Os verbetes temáticos foram cuidadosamente selecionados pelas especialistas que coordenaram o empreendimento. Também os colaboradores/as foram escolhidos a dedo devido à sua competência nos assuntos em discussão. Ao que tudo indica, a maioria das autoras mulheres (só dois são homens) tem uma história pessoal de militância feminista, mas não é por este título que foram indicadas para colaborar nessa obra. Foram suas pesquisas, seu pensamento e suas publicações que justificaram o convite a elas dirigido para elaborar esta síntese do pensamento feminista francês atual.
1. A maioria das autoras/es dos textos trabalham em famosos institutos de pesquisa (como o GEDISST – Groupe d'études sur la division sociale et sexuelle du travai, ou o CEDREF- Centre d'enseignement, de doumentation et de recherches pour les études féministes), fazem parte do corpo de redação de revistas prestigiosas (como o "Cahiers du Genre"), ensinam em universidades (como a de Paris, Versailles, Toulouse e outras). Em uma palavra: são intelectuais e cientistas altamente qualificadas. Evidentemente há um predomínio de autores/as de nacionalidade francesa. Mas, entre os 47 colaboradores/as, comparecem uma espanhola, uma italiana, uma norte-americana, uma canadense, uma belga e, para surpresa e satisfação do leitor brasileiro, uma compatriota nossa. A formação acadêmica de todo este grupo – ou melhor dizendo desta "rede" -- de colaboradores/as é predominantemente sociológica, mas também várias outras áreas das ciências humanas se acham representadas.
Os assuntos abordados são bem mais numerosos que os 46 verbetes formais constantes do índice poderiam nos fazer pensar. Cada um dos vocábulos resenhados remete a inúmeros outros temas e problemáticas. No fim de cada verbete são elencados alguns temas afins e são fornecidas dicas bibliográficas de complementação que muito ajudam a ressaltar as questões conexas e a esclarecer as ramificações e os contextos implicados pelo assunto específico em debate. Deste ponto de vista este pequeno dicionário francês é uma verdadeira mina de informação.
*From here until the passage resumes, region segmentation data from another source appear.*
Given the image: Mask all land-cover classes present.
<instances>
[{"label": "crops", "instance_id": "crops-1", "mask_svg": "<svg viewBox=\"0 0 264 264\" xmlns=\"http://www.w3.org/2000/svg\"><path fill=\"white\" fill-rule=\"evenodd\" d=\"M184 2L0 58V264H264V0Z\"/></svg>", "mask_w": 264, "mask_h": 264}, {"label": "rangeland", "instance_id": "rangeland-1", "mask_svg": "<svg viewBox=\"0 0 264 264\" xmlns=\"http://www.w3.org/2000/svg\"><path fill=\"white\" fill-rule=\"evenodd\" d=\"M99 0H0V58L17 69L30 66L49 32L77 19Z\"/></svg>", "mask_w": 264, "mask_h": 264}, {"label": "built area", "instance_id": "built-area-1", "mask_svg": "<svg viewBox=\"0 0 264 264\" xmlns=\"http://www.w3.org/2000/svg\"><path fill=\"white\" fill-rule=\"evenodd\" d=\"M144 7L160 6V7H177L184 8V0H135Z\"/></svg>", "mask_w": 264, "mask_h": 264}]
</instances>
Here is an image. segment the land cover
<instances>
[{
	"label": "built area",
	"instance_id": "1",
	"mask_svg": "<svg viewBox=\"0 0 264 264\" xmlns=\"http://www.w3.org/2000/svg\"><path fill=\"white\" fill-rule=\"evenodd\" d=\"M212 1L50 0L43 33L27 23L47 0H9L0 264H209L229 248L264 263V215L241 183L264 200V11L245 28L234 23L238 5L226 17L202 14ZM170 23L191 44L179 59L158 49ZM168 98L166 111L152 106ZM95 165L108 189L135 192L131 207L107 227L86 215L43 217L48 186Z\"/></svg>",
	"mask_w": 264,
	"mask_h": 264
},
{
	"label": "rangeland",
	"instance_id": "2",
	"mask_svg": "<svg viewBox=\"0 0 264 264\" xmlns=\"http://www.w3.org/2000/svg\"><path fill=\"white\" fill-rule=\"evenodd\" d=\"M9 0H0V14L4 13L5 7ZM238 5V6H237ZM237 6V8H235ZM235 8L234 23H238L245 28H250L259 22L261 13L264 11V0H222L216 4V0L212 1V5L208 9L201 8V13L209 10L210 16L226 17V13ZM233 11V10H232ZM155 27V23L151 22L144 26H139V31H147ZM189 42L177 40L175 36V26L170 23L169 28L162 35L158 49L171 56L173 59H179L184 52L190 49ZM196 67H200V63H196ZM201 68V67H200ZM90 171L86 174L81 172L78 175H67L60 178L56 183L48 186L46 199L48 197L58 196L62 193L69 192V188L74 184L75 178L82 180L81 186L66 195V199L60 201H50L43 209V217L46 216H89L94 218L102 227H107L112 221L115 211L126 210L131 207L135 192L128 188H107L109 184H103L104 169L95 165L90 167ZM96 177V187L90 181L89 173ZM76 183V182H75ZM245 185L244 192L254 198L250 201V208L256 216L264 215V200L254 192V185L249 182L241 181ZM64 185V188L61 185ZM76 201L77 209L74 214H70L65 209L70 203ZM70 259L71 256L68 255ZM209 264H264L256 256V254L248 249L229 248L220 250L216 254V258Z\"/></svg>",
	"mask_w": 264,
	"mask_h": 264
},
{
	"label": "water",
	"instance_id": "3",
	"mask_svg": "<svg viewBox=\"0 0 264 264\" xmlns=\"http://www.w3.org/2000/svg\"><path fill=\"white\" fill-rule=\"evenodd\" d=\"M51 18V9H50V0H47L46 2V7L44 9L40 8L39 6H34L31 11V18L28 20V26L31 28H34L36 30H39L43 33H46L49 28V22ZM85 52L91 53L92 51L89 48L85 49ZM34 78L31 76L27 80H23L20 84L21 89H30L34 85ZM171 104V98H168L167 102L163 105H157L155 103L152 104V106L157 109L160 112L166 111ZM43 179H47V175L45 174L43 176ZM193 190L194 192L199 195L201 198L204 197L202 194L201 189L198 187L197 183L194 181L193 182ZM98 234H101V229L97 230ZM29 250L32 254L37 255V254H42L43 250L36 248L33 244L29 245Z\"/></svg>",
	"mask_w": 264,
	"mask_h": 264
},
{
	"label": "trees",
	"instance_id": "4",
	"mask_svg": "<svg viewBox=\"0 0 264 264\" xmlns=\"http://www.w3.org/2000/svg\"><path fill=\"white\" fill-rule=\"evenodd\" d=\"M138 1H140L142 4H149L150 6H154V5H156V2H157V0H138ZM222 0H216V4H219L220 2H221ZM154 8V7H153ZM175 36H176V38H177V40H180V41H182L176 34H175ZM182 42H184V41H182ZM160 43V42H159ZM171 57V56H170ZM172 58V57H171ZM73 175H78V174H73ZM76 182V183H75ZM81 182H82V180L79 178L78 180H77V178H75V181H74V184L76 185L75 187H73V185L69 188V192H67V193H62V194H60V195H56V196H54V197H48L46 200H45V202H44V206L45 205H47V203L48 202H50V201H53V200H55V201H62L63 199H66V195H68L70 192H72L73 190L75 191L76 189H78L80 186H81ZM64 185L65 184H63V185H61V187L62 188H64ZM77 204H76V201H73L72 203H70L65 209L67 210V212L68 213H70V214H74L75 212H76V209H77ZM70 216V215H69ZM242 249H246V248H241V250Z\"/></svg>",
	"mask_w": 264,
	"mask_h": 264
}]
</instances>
À diferença de outras vertentes do feminismo, a ênfase está posta no social e no histórico. Ao longo de cada uma de suas 299 páginas do volume parece existir uma permanente atenção dos autores/as e organizadoras quanto a algumas preocupações de índole política e histórico-sociológica. Especial destaque, talvez devido à influência do GEDISST, é conferido à questão do trabalho e ao problema da divisão sexual do trabalho.
2. Temáticamente os verbetes podem ser distribuídos em três categorias maiores. A primeira é de notável amplidão teórica. Tem cunho econômico e sociológico. Essa me pareceu ser como que a marca registrada deste dicionário francês. Como já insinuei, a questão da trabalho, acha-se muito no centro das análises. A preocupação principal parece ser a de ressaltar, contra tal pano de fundo, a importância da problemática feminista na compreensão das relações sociais de sexo e no sistema produtivo de escala macro. Neste sentido, o dicionário elenca verbetes seguramente raros em outras tentativas de compendiação da visão feminista. Eis alguns exemplos: "desenvolvimento", "sexuação da linguagem científica", "mundialização", "universalismo", "trabalho", "desemprego", "sindicato", etc. Cada um destes assuntos é tratado desde uma perspectiva que aproxima a visão feminista à crítica teórica econômica típica das oposições francesas de hoje. Mas sempre de corte feminista. Um segundo grupo de verbetes se enquadra perfeitamente dentro do figurino que se espera encontrar em um dicionário feminista. São palavras que se movem bem dentro do universo semântico feminista. Referem-se de modo bastante imediato às preocupações, lutas e campos de intervenção do feminismo. Elenco algumas destas palavras: "aborto", "maternidade", "prostituição", "sexualidade", "trabalho doméstico", "reprodução humana", etc. Em um terceiro agrupamento, vizinho ao segundo mas teóricamente mais amplo, podemos reunir alguns conceitos de importância para a formulação de uma teoria feminista melhor articulada. Eis alguns deles: "gênero", "relações sociais de sexo", "patriarcado", "poder", "dominação", "feminilidade-masculinidade", etc .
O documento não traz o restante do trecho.